When pension funds invest, they rely on Government debt because it is reliable. So, the Government’s promise to repay its debt matters to you individually. If it didn’t you might not receive as high a pension as you expect. Government debt is therefore a promissory note against future tax payers. But these tax payers the Government is assuming will live in Scotland just as much as any other part of the UK.
But there comes a point then where future tax payers cannot escape their obligation to contribute their taxes to paying back the debt that was incurred for their benefit.

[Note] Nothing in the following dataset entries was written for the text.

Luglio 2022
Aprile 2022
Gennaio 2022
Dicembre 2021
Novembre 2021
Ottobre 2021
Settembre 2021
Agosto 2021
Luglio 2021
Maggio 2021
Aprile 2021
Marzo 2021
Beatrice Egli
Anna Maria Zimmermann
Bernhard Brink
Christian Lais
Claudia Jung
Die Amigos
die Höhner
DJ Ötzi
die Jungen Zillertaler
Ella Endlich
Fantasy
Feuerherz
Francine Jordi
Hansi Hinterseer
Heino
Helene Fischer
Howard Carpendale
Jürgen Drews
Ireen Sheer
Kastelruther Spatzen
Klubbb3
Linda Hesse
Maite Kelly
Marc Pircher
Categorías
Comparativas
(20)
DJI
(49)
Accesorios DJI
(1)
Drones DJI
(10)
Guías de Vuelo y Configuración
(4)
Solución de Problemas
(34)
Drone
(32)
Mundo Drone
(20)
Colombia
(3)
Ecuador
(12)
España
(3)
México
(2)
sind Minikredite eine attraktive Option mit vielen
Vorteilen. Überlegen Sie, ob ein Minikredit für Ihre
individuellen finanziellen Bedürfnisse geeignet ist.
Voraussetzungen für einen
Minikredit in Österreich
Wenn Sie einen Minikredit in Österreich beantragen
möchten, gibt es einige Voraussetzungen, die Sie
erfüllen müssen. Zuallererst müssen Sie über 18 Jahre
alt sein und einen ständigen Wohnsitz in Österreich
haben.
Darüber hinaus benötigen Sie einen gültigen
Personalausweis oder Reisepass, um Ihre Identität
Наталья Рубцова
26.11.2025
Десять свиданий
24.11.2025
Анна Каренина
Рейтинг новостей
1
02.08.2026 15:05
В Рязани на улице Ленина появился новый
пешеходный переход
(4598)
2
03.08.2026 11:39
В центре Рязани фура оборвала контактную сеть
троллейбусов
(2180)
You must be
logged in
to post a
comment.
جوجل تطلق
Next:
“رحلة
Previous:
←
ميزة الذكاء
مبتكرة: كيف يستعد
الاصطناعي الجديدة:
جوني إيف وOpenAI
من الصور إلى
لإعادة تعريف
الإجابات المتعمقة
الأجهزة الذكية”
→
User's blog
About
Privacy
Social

There would be legitimate fury in those parts of the UK that pay the most taxes if Scotland were to walk away in 2023 or 2024 having been bailed out in 2020 and 2022 by means of Government borrowing which was borrowed on the assumption that Scottish taxpayers would pay it back because they would be UK taxpayers.
But Scotland cannot afford to leave the UK with former UK taxpayers furious with it. We require the cooperation of our fellow citizens, we require the former UK to recognise Scotland and to encourage its allies to do so.
Just as it is politically untenable for Truss to allow the market to decide the price of heating, so too it is becoming politically untenable for Scottish voters to demand their share of furlough and their share of a price cap on heating, while demanding the right to walk away without repaying any of that debt whenever they please.
The UK Government can certainly make Scottish independence impossible, not merely by failing to allow a legal referendum, but by refusing to negotiate with a Scottish Government that planned to go it alone unilaterally. More importantly the UK Government can insist that the only way Scotland can achieve independence legally is by accepting a population share of the national debt, which means future Scottish taxpayers whether independent or not accepting they pay back what was borrowed on their behalf.
This in itself makes Scottish independence impossible until and unless UK national debt is reduced to a more manageable level. No country could begin life with a debt ratio to GDP of more than 100%, it would involve a default. If the UK insisted that it would view a failure to accept a population share as a default, then it makes Scottish independence impossible at least for decades.
The Scottish Government could alternatively say that it did not need furlough, does not want a price cap on heating bills no longer wants Barnett and would prefer that Scots freeze. After that you can by all means have your referendum.